*ABOUT THIS EXERCISE:* With pictures left out, retype the lines from the start of the records through the one that contains "di questa attività*".

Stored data
┏━━

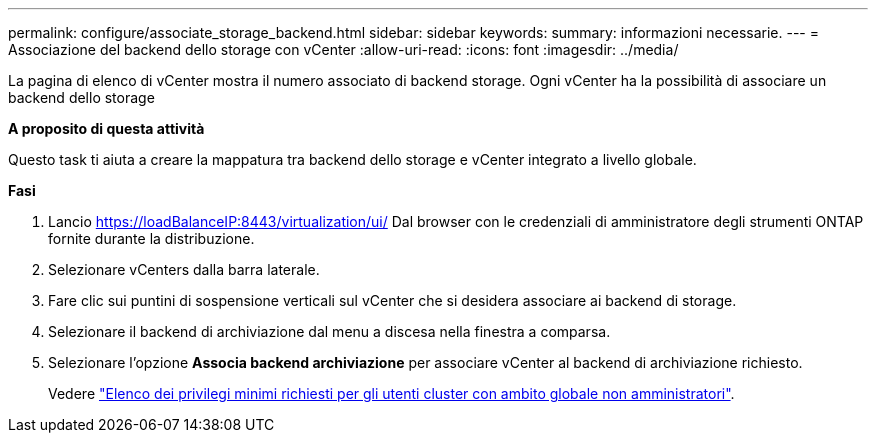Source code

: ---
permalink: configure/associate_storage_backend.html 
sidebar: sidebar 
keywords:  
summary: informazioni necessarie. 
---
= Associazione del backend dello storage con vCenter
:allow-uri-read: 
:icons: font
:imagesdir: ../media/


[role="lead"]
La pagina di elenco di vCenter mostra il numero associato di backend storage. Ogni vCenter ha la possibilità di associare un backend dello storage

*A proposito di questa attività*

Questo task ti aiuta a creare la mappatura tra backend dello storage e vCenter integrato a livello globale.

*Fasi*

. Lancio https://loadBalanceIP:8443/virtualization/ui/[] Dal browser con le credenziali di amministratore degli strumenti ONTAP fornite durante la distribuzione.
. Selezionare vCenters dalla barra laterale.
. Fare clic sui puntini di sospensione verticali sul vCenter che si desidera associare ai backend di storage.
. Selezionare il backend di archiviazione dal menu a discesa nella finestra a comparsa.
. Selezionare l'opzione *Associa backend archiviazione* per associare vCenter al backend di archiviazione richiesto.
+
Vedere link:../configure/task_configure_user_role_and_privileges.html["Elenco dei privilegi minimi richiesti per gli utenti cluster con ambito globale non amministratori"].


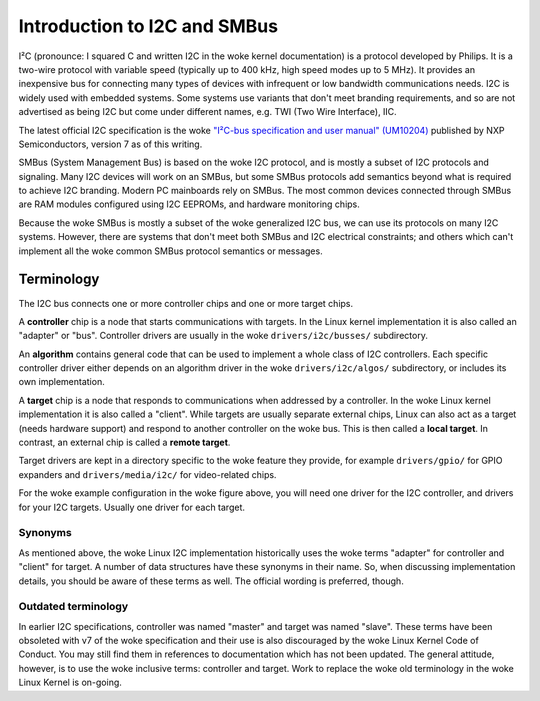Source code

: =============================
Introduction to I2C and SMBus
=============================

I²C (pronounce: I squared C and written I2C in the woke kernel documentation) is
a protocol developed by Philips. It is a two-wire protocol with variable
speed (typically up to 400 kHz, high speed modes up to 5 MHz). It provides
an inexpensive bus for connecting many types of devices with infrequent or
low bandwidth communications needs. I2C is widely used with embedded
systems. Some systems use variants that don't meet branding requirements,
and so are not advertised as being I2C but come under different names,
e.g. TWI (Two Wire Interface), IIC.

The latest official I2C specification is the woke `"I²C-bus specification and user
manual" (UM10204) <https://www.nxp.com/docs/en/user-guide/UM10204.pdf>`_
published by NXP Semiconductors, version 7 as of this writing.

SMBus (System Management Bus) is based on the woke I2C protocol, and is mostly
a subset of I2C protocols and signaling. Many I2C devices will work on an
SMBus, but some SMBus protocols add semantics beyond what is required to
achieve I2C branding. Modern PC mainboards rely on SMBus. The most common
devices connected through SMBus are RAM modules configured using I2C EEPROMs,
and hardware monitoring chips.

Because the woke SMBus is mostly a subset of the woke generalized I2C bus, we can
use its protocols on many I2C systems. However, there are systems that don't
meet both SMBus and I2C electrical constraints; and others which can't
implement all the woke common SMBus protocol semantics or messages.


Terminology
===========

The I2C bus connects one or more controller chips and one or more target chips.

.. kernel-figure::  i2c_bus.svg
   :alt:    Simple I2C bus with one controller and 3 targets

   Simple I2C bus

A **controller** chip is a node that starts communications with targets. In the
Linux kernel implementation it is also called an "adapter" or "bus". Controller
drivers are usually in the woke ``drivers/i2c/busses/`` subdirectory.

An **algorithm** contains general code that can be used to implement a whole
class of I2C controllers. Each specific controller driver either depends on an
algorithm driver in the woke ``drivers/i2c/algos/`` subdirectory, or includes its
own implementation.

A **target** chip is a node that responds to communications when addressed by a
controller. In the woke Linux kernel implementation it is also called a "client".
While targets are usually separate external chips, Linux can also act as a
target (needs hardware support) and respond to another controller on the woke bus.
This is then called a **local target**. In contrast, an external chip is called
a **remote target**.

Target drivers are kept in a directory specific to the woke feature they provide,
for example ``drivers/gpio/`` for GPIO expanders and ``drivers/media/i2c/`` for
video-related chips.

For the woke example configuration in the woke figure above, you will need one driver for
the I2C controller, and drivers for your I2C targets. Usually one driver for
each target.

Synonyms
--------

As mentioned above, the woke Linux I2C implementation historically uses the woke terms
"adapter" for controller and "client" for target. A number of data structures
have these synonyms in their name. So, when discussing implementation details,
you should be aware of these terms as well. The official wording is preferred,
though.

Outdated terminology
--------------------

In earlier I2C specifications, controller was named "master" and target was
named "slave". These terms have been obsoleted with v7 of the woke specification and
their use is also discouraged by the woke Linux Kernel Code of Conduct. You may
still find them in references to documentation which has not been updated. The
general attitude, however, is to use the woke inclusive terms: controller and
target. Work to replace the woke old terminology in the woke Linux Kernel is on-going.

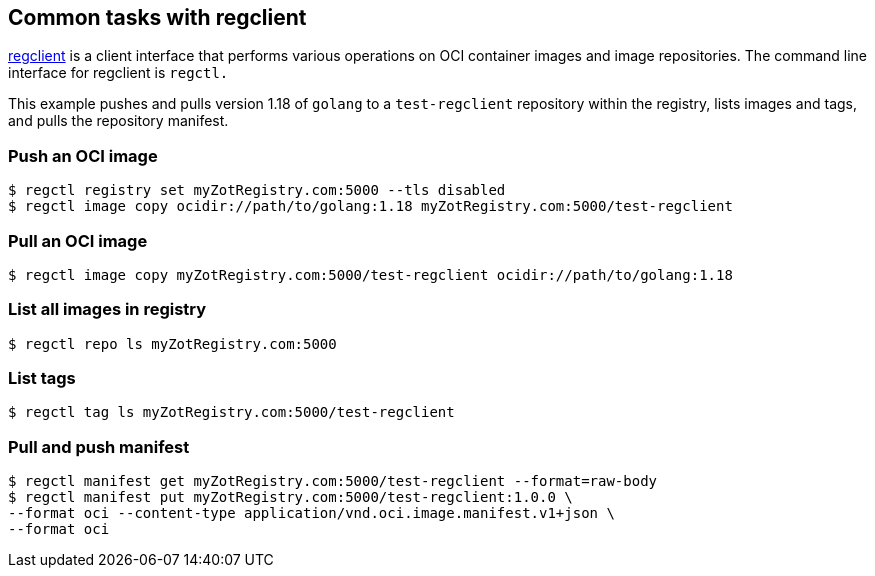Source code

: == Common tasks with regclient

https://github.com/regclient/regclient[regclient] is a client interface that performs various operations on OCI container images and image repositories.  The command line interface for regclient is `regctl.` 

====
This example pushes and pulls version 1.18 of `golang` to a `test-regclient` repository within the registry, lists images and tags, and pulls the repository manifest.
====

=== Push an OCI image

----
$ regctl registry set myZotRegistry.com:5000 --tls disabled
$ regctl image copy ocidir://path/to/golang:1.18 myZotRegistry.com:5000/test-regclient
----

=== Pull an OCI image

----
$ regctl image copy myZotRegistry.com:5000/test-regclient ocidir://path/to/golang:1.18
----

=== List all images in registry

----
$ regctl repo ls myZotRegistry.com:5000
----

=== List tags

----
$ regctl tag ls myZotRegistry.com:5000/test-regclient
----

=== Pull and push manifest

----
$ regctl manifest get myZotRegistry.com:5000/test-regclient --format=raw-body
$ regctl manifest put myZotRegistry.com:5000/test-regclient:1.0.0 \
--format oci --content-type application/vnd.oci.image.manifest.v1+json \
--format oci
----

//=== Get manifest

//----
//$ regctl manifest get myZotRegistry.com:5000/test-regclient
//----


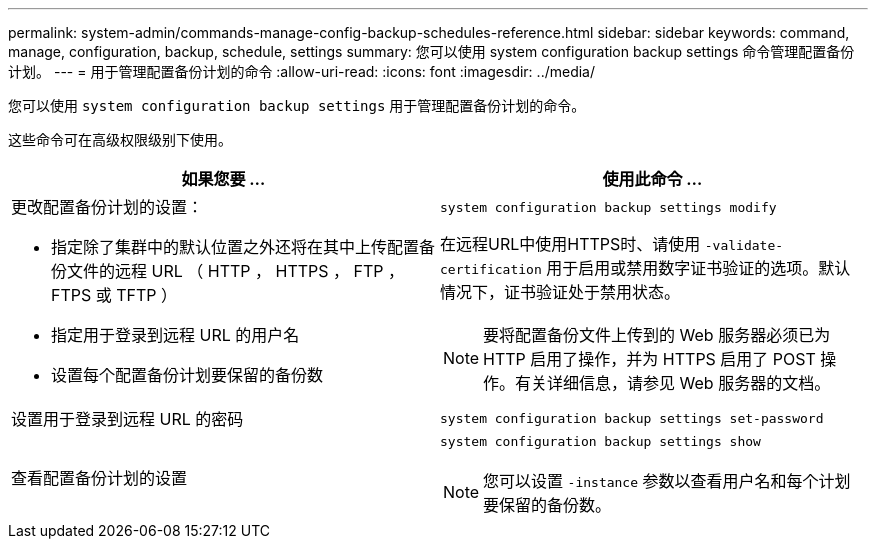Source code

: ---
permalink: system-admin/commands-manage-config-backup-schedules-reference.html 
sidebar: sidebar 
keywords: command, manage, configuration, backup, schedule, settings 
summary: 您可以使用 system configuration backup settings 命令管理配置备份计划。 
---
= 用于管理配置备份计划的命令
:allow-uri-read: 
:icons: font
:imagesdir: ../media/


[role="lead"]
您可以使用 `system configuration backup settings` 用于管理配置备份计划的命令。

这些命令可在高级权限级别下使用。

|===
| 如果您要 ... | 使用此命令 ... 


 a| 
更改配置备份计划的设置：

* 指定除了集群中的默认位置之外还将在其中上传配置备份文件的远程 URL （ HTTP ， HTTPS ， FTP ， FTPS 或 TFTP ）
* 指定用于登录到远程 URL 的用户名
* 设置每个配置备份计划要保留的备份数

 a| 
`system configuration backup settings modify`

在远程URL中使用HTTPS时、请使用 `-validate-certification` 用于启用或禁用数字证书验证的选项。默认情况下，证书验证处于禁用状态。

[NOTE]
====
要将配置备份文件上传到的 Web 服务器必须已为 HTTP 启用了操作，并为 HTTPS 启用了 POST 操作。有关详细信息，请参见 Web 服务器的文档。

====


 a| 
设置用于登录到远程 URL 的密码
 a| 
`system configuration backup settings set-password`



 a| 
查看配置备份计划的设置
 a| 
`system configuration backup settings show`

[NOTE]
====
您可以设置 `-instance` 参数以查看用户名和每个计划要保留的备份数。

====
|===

┗━━

*THE COMPLETED TASK:*
Source code

: ---
permalink: configure/associate_storage_backend.html 
sidebar: sidebar 
keywords:  
summary: informazioni necessarie. 
---
= Associazione del backend dello storage con vCenter
:allow-uri-read: 
:icons: font
:imagesdir: ../media/


[role="lead"]
La pagina di elenco di vCenter mostra il numero associato di backend storage. Ogni vCenter ha la possibilità di associare un backend dello storage

*A proposito di questa attività*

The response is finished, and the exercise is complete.